Part 1 Food Business Blog

Part 1: Serving Up Supabase – Architecting a Food-Business Backend

In our inaugural post of our How We Built series, we dive into how we engineered a scalable, real‑time backend infrastructure for a food-business client using Supabase, the open-source Backend-as-a-Service (BaaS) built on PostgreSQL.

Why Supabase Was Our Top Choice

With its fully managed PostgreSQL database, supplementary REST & GraphQL APIs, real-time subscriptions, integrated file storage, native authentication, and serverless capabilities, Supabase gives us Firebase-like speed with SQL-level flexibility. This mix was ideal for our mission-critical food-ordering platform—requiring real-time menu updates, user logins, media storage, and secure all-in-one architecture.

Bootstraping the Supabase Backend

We began in the Supabase dashboard:

  1. Created a new project.
  2. Defined tables: users, menus, orders, order_items.
  3. Enabled Row-Level Security (RLS) for secure and granular data access.
  4. Configured storage buckets for menu and dish images.
  5. Activated real-time sync on critical tables for live updates

Structuring for Clarity & Performance

We structured our tables as follows:

  • users: Stores user metadata linked to Supabase’s auth system.
  • menus: Catalog of dish entries with fields like dish name, price, and image_url referencing storage.
  • orders: Tracks user_id, status, timestamps.
  • order_items: Lists dishes included in each order with quantities and prices.

This relational model enabled normalized queries, strong referential integrity, and optimized live updates.

Auto-Generated APIs: Out‑of‑the‑Box CRUD

Supabase auto-generates REST endpoints via PostgREST and GraphQL via pg_graphql based on table schemas. With these tools, we could:

  • Fetch menu items directly: jsCopyEditsupabase.from('menus').select('*');
  • Create and fetch orders.
  • Manage user sessions—no custom endpoints needed.

Authentication & Security

User identity and access control were vital:

  • We enabled email/password signup via Supabase Auth.
  • Integrated auth.uid() into RLS policies—for example, orders visible only to their owners.
  • Enforced secure file access via bucket-level policies.
  • Valid sessions ensured with JWTs—no manual token handling.

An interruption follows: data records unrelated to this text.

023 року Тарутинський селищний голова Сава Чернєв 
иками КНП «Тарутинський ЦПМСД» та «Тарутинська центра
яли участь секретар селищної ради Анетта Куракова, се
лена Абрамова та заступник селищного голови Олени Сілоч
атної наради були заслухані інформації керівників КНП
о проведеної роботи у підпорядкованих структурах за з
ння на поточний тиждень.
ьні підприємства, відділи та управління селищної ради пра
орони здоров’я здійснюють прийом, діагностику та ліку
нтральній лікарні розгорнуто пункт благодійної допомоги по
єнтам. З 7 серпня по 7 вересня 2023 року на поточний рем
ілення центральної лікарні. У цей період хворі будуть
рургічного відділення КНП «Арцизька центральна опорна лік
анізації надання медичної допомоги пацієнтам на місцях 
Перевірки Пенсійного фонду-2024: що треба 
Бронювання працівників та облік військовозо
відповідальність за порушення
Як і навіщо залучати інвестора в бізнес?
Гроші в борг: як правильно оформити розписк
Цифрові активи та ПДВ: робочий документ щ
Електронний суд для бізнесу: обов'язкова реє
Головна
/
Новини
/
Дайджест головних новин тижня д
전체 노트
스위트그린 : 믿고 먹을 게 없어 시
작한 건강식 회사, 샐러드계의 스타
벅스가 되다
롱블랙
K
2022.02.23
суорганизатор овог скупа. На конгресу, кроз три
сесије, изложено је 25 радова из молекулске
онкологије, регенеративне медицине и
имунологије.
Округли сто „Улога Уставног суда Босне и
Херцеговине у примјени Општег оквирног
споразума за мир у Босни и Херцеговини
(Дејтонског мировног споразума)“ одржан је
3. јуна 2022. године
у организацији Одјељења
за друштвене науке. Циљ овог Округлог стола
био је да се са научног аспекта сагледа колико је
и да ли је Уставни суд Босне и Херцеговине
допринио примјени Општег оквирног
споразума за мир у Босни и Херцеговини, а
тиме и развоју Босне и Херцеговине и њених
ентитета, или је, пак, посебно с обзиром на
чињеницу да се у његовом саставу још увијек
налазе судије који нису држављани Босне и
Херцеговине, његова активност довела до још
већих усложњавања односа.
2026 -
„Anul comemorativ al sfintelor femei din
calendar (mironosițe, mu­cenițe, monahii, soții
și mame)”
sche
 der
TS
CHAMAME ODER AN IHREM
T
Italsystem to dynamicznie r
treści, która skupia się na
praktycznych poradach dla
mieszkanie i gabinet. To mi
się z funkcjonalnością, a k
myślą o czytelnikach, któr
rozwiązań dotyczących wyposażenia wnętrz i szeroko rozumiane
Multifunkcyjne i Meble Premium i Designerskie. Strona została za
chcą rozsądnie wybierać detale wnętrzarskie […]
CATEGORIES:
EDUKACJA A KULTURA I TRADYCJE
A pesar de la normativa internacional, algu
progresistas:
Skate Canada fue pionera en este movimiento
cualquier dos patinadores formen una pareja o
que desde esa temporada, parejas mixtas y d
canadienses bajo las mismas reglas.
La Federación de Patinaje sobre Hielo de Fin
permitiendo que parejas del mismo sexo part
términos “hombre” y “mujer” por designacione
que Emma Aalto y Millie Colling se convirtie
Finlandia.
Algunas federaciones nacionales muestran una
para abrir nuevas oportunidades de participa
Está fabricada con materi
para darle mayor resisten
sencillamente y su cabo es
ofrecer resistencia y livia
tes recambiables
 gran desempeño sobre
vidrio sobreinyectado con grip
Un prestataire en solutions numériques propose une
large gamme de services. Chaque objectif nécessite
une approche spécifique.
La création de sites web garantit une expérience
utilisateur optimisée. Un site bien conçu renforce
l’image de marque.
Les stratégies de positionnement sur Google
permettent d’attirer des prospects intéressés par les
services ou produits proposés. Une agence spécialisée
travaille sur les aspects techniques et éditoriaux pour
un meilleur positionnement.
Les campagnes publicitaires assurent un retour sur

Real-Time Subscriptions: Live Updates Everywhere

Live ordering was key: kitchen UI had always-updated order feeds and customers could track status in real time:

supabase
 .from('orders')
 .on('INSERT', payload => updateKitchenUI(payload.new))
 .subscribe();

Powered by Postgres’ LISTEN/NOTIFY, this broadcast system scales efficiently and is more flexible than polling.

File Storage: Serving Media at Scale

Dish photos were stored with Supabase storage. Workflow:

  1. Upload image.
  2. Store resulting publicURL in the menus table.
  3. Display dish images on the frontend using that URL.

Supabase automatically handles CDN delivery and secure public/private access.

Serverless Edge Functions: Business Logic at the Edge

We implemented key actions via Edge Functions:

  • Order confirmation emails.
  • Webhooks to POS systems upon order placement.
  • Business logic triggers outside API polling.

Supabase edge functions (powered by Deno) execute with low latency and minimal infra overhead.

Deployment & Best Practices

To ensure a successful rollout:

  • We scoped real-time tables carefully to reduce unnecessary events.
  • Employed TypeScript for API safety.
  • Cleanly unsubscribed from real-time streams in the UI.
  • Stored sensitive keys in environment variables.

These steps improved performance, retained strong security, and ensured maintainability.

What we learned:

  • Supabase’s cohesive ecosystem dramatically speeds up backend development.
  • Built-in real-time support and RLS enable fully secure interactive applications.
  • Serverless functions streamline integrations and backend logic effortlessly.